A mesma coisa pode se dizer da nova Polaris autocentrada e em paz com sua neurodivergência. Polaris ajudou o novo X-Factor, que era a equipe mais diversa em termos de sexualidade LGBTQIAP+ já vista em HQs, sob o comando da ótima roteirista Queer Leah Williams, e, não à toa, investigava os mortos da Nação Mutante para poder ressuscitá-los, desinvizibiliando narrativas que tentaram apagar. E, além de resolver o assassinato da própria irmã Feiticeira Escarlate, ajudou-lhe a voltar à vida e a criar um paraíso mutante imortal em Krakoa. Sem falar que agora Polaris é uma das mutantes mais poderosas da nova equipe de X-men, finalmente como protagonista do time principal, e não mais coadjuvante ou figura apenas de bastidores. Ela participa de decisões da equipe e pode mudar o rumo de batalhas para salvar a equipe inteira por conta própria, sem culpa ou dúvida.

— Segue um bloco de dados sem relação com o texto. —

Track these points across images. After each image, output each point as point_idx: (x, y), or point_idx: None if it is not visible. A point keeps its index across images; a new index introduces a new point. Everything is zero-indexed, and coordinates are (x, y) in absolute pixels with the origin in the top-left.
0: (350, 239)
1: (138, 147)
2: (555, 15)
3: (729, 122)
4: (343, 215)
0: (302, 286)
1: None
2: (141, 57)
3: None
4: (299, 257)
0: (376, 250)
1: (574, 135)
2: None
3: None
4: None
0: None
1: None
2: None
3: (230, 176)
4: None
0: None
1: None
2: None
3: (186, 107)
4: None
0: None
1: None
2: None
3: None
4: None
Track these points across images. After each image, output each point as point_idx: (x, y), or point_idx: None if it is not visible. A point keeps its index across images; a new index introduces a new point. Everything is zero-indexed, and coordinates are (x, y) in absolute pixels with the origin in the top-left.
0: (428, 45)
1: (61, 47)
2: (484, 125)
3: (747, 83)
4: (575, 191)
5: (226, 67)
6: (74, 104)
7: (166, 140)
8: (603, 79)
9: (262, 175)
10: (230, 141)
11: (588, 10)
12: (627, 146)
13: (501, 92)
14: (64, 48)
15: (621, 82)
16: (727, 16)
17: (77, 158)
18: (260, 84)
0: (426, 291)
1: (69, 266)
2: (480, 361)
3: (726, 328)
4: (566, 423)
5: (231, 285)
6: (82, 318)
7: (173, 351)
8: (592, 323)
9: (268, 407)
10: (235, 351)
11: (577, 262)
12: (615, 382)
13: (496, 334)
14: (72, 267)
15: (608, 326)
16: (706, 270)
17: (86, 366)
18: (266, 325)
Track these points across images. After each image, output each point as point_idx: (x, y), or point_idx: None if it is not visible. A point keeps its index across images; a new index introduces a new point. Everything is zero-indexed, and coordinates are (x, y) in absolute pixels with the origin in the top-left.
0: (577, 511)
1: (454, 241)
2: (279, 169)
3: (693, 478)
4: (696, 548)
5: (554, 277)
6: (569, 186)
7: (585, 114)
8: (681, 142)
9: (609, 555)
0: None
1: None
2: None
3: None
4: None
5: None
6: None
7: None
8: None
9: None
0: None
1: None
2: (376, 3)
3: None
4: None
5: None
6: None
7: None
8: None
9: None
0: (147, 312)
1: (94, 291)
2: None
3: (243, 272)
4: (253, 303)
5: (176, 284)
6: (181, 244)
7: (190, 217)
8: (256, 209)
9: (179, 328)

E notem que escritores mais diversos ajudaram e muito nisso. Nomes como Vita Ayala, pessoa não-binária e negra, roteirizaram equipes como os Novos Mutantes e até os Carrascos, além da equipe principal dos X-men, que já passou igualmente por suas mãos – especialmente em sagas cruciais, como “X de Espadas”, onde Tempestade começou a crescer de fato, por exemplo, antes mesmo de a personagem brilhar agora em “X-men Red”. E cada vez mais artistas diversos e representativos estão agregando e pensando fora da caixinha na equipe criativa dessas HQs, como pessoas trans ou Queer, vide Charlie Jane Anders e Tini Howard, respectivamente. Ainda bem, pois quem sai ganhando somos nós, leitores e espectadores que terão a chance de ler, demandar e acompanhar tais sagas potencialmente adaptadas depois para os cinemas. Que venham muitas mais histórias plurais.